Before the covered bridge got fully torn down, Paul finished etching two copper plates of the old bridge he had started years earlier.  As it happened, Joe LeCompte’s drugstore sold art supplies, for which Paul had a running charge acct.   It lasted many years…and never got paid off.  Joe and Paul struck a deal. Joe would pay to send Paul’s copper etchings to a Chicago printer who would produce paper prints. Joe would then sell these prints for $6 or $7, give half to Paul, and use his half to reduce Paul’s never-ending bill.  The prints turned out to be popular and sales were good. History does not record whether it was Paul or Joe LeCompt who thought up this deal, but my money’s on Joe.

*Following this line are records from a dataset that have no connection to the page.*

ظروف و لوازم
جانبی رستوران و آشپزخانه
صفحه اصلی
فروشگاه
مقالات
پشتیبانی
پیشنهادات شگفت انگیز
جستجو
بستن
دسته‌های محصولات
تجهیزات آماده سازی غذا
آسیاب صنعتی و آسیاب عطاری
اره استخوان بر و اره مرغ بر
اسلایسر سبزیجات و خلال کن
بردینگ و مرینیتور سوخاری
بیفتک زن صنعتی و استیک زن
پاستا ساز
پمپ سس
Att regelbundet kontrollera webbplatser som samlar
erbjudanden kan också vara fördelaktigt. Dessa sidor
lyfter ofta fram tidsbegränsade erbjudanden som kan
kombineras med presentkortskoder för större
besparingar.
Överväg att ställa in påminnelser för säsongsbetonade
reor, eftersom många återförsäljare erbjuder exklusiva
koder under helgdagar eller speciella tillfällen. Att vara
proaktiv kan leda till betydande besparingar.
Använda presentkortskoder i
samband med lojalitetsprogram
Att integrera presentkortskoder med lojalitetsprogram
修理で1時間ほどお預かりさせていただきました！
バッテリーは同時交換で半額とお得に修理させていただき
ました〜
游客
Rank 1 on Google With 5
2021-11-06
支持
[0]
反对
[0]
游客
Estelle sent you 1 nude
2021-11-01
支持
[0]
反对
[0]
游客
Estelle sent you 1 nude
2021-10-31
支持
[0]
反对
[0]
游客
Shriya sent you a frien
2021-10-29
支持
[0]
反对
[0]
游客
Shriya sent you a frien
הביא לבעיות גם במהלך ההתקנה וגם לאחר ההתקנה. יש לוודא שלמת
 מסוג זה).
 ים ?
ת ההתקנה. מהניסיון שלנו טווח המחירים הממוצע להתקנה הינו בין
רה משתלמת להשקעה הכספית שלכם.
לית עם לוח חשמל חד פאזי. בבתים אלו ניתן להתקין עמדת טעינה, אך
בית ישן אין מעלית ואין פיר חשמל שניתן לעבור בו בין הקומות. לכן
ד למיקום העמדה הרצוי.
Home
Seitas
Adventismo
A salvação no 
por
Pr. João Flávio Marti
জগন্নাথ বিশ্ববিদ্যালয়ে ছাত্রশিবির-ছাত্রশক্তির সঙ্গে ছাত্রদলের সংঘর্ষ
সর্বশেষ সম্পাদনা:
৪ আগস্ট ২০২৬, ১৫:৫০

Later that year Paul traded some paintings for cash to attend the “Chicago World Columbian Exposition of 1893.” He took some paintings to show in Kentucky’s exhibit.  Around this time he did an impressionist waterscape of himself and Mayme in a canoe. Mayme’s scrapbook of the same period contains a long list of their friends who were married:

  • March 1890, Sue French to Logan McKee;
  • June 1893, Suzanne Smith to Western Thomas.

These things clearly were on her mind.

Paul’s paintings were sold through various Frankfort stores. Frank Stagg’s hardware may seem an odd outlet, but Frank was Paul’s buddy and people did buy some art at the hardware store. But acclaim for his art was not widespread, and sales never took off.  There’s no evidence Paul ever did well at marketing his work—or at selling period: witness how he disliked traveling as a rope & twine salesman.

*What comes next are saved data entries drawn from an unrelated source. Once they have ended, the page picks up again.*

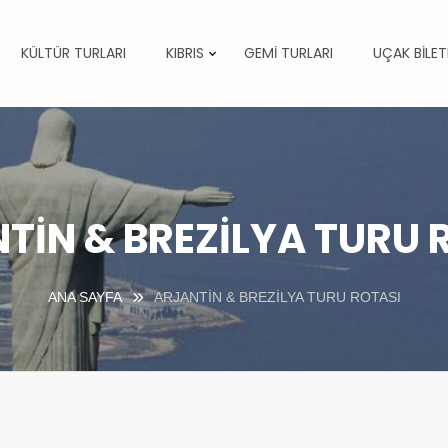
KÜLTÜR TURLARI
KIBRIS
GEMİ TURLARI
UÇAK BİLET
TİN & BREZİLYA TURU 
ANA SAYFA
ARJANTİN & BREZİLYA TURU ROTASI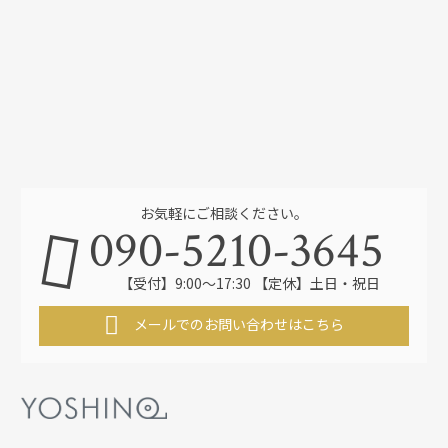
お気軽にご相談ください。
090-5210-3645
【受付】9:00～17:30 【定休】土日・祝日
メールでのお問い合わせはこちら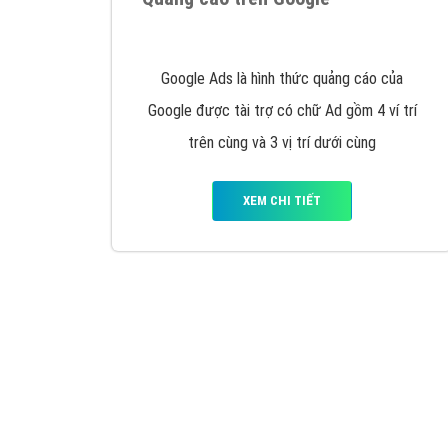
Nếu bạn đang cần quảng cáo, thiết kế web,
p
Hotline: 0964 82 6644 (24/7) hoặc email: 
Quảng cáo trên Google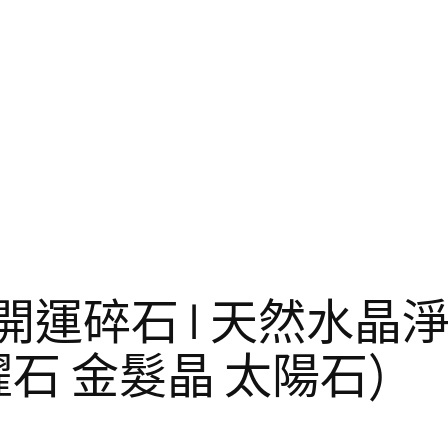
】開運碎石 | 天然水晶
石 金髮晶 太陽石)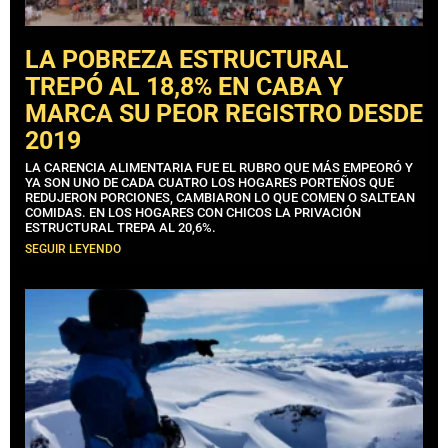
LA POBREZA ESTRUCTURAL
TREPÓ AL 18,8% EN CABA Y
MARCA SU PEOR REGISTRO DESDE
2019
LA CARENCIA ALIMENTARIA FUE EL RUBRO QUE MÁS EMPEORÓ Y
YA SON UNO DE CADA CUATRO LOS HOGARES PORTEÑOS QUE
REDUJERON PORCIONES, CAMBIARON LO QUE COMEN O SALTEAN
COMIDAS. EN LOS HOGARES CON CHICOS LA PRIVACIÓN
ESTRUCTURAL TREPA AL 20,6%.
SEGUIR LEYENDO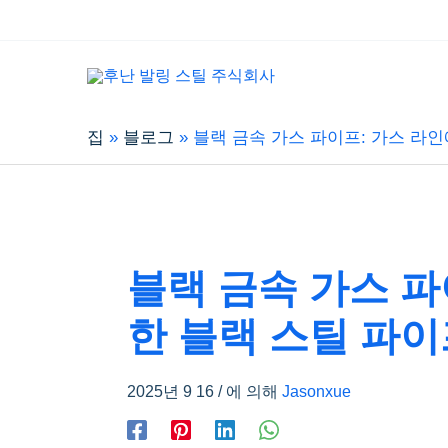
집
블로그
블랙 금속 가스 파이프: 가스 라인
블랙 금속 가스 파
한 블랙 스틸 파이
2025년 9 16
/ 에 의해
Jasonxue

Two years into the depression, Paul’s father Nat Sawyier borrowed $5,500 from Farmer’s Bank—an enormous sum in those days. Payoff was due in six months, but what happened was a series of defaults, lawsuits and court actions. These dragged on over six years, and were disastrous for Nat, his wife Ellen & his son Paul. Making matters worse, Nat was developing dementia and would soon be unable to earn a living.

Paul spent many happy hours idling in the Turf Café on St Clair Street.   Known as Jimmy Gibbons’ place, the Turf Café was no ordinary place. It had a back room where the good ole boys hung out.  These included state senators, judges, the governor, other high state officials… and Paul Sawyier. They ate, gossiped, smoked & drank in grand privacy, because its entrance was through a side door, straight off the street, so they didn’t have to be seen going thru the dining room.

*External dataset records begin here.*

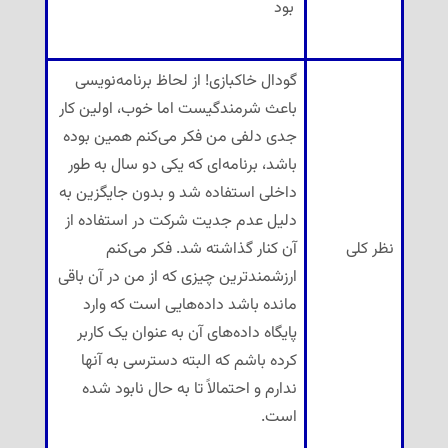
بود
گودال خاکبازی! از لحاظ برنامه‌نویسی
باعث شرمندگیست اما خوب، اولین کار
جدی دلفی من فکر می‌کنم همین بوده
باشد، برنامه‌ای که یکی دو سال به طور
داخلی استفاده شد و بدون جایگزین به
دلیل عدم جدیت شرکت در استفاده از
نظر کلی
آن کنار گذاشته شد. فکر می‌کنم
ارزشمندترین چیزی که از من در آن باقی
مانده باشد داده‌هایی است که وارد
پایگاه داده‌های آن به عنوان یک کاربر
کرده باشم که البته دسترسی به آنها
ندارم و احتمالاً تا به حال نابود شده
است.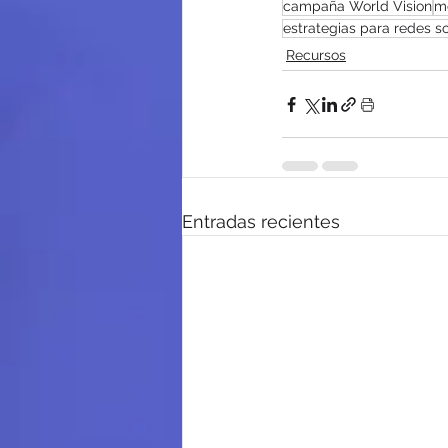
campaña World Vision
mo
estrategias para redes s
Recursos
Entradas recientes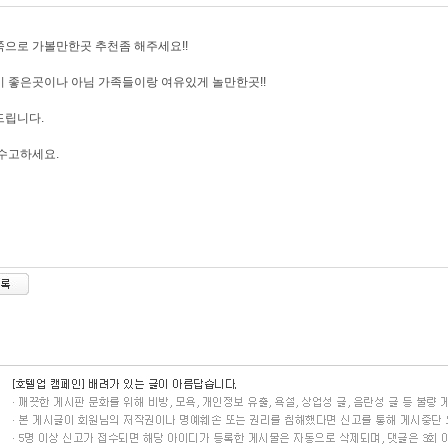
으로 가볼만한곳 추천좀 해주세요!!
 좋은곳이나 아님 가족들이랑 여유있게 놀만한곳!!
드립니다.
수고하세요.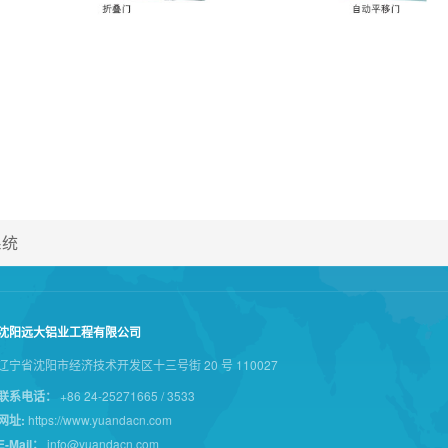
系统
沈阳远大铝业工程有限公司
辽宁省沈阳市经济技术开发区十三号街 20 号 110027
联系电话：
+86 24-25271665 / 3533
网址:
https://www.yuandacn.com
E-Mail：
info@yuandacn.com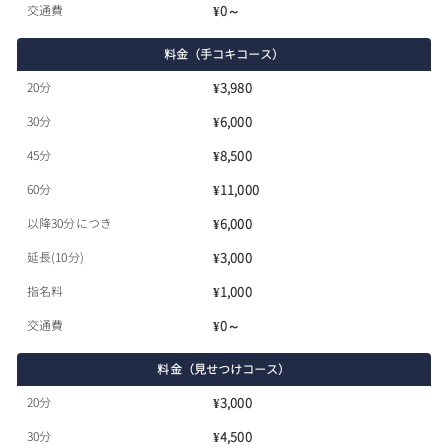
交通費
¥0～
料金（手コキコース）
20分
¥3,980
30分
¥6,000
45分
¥8,500
60分
¥11,000
以降30分につき
¥6,000
延長(10分)
¥3,000
指名料
¥1,000
交通費
¥0～
料金（見せつけコース）
20分
¥3,000
30分
¥4,500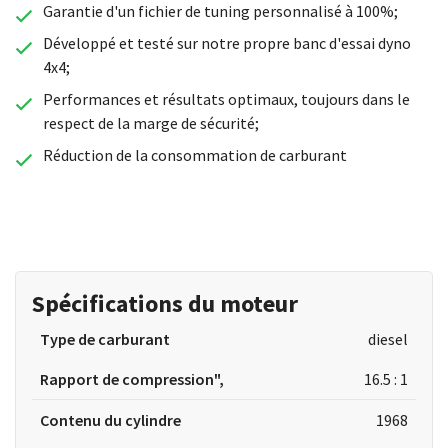
Garantie d'un fichier de tuning personnalisé à 100%;
Développé et testé sur notre propre banc d'essai dyno
4x4;
Performances et résultats optimaux, toujours dans le
respect de la marge de sécurité;
Réduction de la consommation de carburant
Spécifications du moteur
Type de carburant
diesel
Rapport de compression",
16.5 : 1
Contenu du cylindre
1968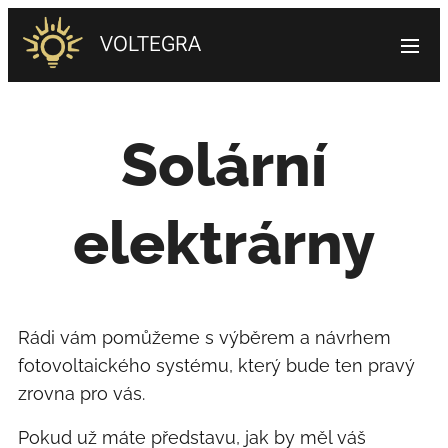
VOLTEGRA
Solární
elektrárny
Rádi vám pomůžeme s výběrem a návrhem
fotovoltaického systému, který bude ten pravý
zrovna pro vás.
Pokud už máte představu, jak by měl váš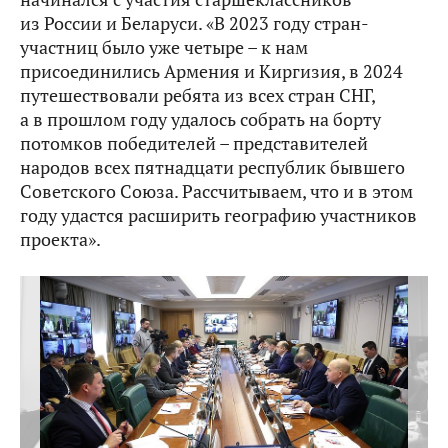
из России и Беларуси. «В 2023 году стран-
участниц было уже четыре – к нам
присоединились Армения и Киргизия, в 2024
путешествовали ребята из всех стран СНГ,
а в прошлом году удалось собрать на борту
потомков победителей – представителей
народов всех пятнадцати республик бывшего
Советского Союза. Рассчитываем, что и в этом
году удастся расширить географию участников
проекта».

Paul Sawyier was a “neat” person. Someone who knew him well said “Paul would go … out on Elkhorn for a month, and when he returned he was just as good of appearance as when he left. Never got dirty on his outing trips; never saw him looking untidy in appearance.” His friends remembered him as ambivalent about concentrated work. It is said he could not sit down and paint on demand, and skipped painting at all for many days at a time. One friend said “Paul would idle about Frankfort for several months, until necessity urged him, when he would suddenly become industrious, go frequently into the field, & paint many pictures.” He would go weeks painting nothing at all—some thought him simply lazy.    He loved joining friends on a houseboat up the river for two weeks of fishing & camping. Some said Paul didn’t do much of the cooking or camp work. Tom Averill said “Paul Sawyier was hardly ever painting then, ‘[he was] usually playing the guitar, or just lounging around playing cards.”  His paintings in this period included many views of the covered bridges at Switzer and Forks of Elkhorn.

As for his romance with Mayme Bull, the years were simply rolling by.